DATA UNDER STUDY>
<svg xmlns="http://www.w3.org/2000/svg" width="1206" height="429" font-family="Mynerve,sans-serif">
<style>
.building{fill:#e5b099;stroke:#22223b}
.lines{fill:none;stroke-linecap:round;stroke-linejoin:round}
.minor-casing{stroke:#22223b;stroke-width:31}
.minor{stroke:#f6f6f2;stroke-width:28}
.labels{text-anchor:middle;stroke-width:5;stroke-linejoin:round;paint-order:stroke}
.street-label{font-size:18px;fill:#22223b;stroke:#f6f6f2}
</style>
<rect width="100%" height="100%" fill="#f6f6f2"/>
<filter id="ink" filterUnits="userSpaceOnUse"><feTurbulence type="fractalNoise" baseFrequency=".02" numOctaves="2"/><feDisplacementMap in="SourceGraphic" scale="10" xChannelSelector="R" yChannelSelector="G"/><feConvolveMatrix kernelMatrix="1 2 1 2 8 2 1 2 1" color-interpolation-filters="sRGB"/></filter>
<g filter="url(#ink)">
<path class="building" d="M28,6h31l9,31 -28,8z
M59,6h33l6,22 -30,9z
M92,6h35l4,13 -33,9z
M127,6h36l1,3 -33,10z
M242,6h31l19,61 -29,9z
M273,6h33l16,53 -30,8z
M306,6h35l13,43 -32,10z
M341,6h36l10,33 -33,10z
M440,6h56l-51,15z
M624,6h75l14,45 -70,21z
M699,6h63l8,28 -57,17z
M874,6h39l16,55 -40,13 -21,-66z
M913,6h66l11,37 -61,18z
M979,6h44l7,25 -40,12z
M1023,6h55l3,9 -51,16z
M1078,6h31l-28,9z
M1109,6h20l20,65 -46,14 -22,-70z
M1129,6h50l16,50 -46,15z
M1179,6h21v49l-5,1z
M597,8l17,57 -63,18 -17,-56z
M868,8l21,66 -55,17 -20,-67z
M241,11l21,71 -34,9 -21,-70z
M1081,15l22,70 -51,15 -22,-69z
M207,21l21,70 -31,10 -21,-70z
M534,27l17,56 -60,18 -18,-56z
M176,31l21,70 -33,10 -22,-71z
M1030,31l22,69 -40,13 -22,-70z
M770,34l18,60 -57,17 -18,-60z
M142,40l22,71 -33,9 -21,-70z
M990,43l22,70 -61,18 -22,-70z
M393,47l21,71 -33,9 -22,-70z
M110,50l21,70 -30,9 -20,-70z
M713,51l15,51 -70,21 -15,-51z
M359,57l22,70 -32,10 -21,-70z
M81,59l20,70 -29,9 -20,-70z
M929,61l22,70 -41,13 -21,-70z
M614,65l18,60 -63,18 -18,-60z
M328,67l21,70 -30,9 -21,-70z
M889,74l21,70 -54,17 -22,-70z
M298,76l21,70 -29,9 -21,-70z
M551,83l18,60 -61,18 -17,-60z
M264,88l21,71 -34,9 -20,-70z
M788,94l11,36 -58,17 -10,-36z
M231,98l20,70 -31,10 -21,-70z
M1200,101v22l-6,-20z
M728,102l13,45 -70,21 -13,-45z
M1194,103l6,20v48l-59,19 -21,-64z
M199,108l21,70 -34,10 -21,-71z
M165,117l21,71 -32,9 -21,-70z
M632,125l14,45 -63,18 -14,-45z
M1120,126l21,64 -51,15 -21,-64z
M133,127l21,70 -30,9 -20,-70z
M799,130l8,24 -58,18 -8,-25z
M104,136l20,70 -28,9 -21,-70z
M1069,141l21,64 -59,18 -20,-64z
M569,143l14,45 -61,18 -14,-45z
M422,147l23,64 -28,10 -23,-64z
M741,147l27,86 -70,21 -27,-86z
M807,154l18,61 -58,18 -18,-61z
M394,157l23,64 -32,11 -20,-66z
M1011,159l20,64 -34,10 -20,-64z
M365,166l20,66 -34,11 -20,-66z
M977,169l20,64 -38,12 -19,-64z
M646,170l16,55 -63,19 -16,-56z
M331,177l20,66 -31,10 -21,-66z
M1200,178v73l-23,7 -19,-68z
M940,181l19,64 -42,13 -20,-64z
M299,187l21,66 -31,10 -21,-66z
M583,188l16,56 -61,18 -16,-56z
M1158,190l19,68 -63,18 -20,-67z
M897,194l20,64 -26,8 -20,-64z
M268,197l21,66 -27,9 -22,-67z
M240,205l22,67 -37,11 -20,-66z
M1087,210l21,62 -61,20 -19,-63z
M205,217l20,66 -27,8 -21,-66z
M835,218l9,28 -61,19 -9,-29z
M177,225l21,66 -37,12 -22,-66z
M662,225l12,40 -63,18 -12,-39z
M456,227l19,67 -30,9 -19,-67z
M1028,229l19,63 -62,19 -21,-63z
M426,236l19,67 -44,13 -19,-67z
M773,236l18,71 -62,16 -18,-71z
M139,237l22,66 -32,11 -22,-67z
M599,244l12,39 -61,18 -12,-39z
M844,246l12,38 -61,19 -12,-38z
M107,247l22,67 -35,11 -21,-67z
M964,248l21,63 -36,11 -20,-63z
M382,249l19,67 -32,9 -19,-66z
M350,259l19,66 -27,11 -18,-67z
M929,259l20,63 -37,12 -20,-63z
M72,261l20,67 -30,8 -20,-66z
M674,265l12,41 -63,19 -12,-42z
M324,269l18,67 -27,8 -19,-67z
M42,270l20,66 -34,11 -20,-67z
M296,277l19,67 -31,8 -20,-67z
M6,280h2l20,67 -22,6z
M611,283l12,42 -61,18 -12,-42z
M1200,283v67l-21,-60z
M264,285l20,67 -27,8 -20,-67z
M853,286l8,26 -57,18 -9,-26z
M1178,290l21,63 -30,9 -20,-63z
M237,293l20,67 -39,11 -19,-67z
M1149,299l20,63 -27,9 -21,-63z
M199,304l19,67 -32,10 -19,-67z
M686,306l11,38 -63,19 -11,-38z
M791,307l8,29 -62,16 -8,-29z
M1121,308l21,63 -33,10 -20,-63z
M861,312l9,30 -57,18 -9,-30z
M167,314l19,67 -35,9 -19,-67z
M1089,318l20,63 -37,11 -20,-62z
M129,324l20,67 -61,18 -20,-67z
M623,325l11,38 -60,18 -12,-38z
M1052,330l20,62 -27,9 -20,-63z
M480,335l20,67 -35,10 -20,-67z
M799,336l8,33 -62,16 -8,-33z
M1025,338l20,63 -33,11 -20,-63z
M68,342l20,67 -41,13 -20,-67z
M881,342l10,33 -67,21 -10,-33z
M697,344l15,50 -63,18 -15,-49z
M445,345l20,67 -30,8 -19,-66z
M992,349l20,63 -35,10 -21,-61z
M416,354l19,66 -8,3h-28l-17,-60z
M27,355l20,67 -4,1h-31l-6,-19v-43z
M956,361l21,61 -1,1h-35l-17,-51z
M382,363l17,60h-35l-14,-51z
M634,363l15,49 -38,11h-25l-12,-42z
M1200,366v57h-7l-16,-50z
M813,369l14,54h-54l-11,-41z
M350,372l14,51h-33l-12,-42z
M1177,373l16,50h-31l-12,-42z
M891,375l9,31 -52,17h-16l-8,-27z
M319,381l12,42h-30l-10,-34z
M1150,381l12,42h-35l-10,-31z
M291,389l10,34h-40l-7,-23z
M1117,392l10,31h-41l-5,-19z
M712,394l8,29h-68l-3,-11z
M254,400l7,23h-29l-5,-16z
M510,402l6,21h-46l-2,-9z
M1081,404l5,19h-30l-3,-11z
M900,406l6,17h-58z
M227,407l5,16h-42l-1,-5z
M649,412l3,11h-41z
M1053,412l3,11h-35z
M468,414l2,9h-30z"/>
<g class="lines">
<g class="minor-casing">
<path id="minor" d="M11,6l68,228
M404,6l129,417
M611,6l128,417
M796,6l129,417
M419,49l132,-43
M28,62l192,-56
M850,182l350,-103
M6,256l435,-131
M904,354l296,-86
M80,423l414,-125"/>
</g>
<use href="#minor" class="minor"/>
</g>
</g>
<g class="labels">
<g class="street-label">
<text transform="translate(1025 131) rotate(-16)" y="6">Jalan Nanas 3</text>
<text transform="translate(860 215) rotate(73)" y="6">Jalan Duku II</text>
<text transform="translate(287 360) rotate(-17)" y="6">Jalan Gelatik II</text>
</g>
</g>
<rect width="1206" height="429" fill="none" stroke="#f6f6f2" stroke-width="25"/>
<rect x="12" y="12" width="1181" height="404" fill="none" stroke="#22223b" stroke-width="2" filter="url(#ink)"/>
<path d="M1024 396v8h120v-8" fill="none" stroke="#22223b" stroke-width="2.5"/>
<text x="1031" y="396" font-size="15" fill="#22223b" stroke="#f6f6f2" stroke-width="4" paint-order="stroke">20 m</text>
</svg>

EXERCISE DESCRIPTION>
Find the word "lines" in the entries, then copy out every line that has it.

ANSWER TO THE EXERCISE>
.lines{fill:none;stroke-linecap:round;stroke-linejoin:round}
<g class="lines">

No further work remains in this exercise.